Par Daphnéée Don-Viens, Le Soleil

Québec, le 31 mai 2010 - Les cours de français au cégep ne seront plus uniquement axés sur la littérature. Dès l'automne, tous les profs devront enseigner des stratégies de révision de textes à leurs étudiants et les évaluer sur cet aspect. Mais cette décision du ministère de l'Éducation est loin de faire l'unanimité dans les rangs des profs, qui se demandent comment sera menée l'évaluation.

Dans les collèges, plusieurs scénarios circulent concernant l'évaluation de cette compétence, qui relève de chaque établissement, dont celui de la « double correction », affirme Mario Beauchemin, président de la Fédération des enseignants de cégep. Un étudiant pourrait remettre un travail au professeur, qui lui indiquerait ses fautes, et l'étudiant recorrigerait le texte par la suite avant d'obtenir une note finale.

« Certains profs se demandent si on n'est pas en train de niveler par le bas, lance M. Beauchemin. Si on permet à l'élève de se corriger avant de remettre la note finale, les notes vont forcément augmenter. Et dans un contexte de négociation, alors qu'on demande que notre tâche soit réduite, c'est un peu décourageant. On se demande où on s'en va avec ça », dit-il.

Même son de cloche de la part de Jean Trudelle, président de la Fédération nationale des enseignants du Québec. « C'est une petite bombe atomique, lance-t-il. Les enseignants craignent qu'on les amène vers la double correction. Les gens ne réalisent pas ce que ça peut représenter, corriger en double. »

Le ministère a entrepris, il y a déjà quelques années, une refonte de la formation générale au collégial. Dans le cadre de cette opération, le principal changement repose sur un nouvel « élément de compétence », intitulé « réviser et corriger le texte », qui sera introduit dans les cours de français dès la rentrée.

*À FAIRE:*
**1.** Dans l'article sur les cours de français au cégep, qui est le président de la Fédération des enseignants de cégep ?
**2.** Présentez sous forme de liste numérotée les lignes des enregistrements, en commençant à la ligne qui contient « collection date: 1953-05-19/1953-05-28 » et en allant jusqu'à la fin des enregistrements.

*ENREGISTREMENTS AFFICHÉS:*
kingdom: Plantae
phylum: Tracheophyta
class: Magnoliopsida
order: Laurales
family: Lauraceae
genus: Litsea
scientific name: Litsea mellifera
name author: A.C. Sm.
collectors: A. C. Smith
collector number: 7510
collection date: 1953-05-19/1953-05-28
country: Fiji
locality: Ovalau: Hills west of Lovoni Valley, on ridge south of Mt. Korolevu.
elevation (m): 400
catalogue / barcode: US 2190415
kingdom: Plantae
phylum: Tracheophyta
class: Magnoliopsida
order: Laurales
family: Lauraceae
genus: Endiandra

*RÉPONSES FOURNIES:*
**1.** Mario Beauchemin.

**2.**
1. collection date: 1953-05-19/1953-05-28
2. country: Fiji
3. locality: Ovalau: Hills west of Lovoni Valley, on ridge south of Mt. Korolevu.
4. elevation (m): 400
5. catalogue / barcode: US 2190415
6. kingdom: Plantae
7. phylum: Tracheophyta
8. class: Magnoliopsida
9. order: Laurales
10. family: Lauraceae
11. genus: Endiandra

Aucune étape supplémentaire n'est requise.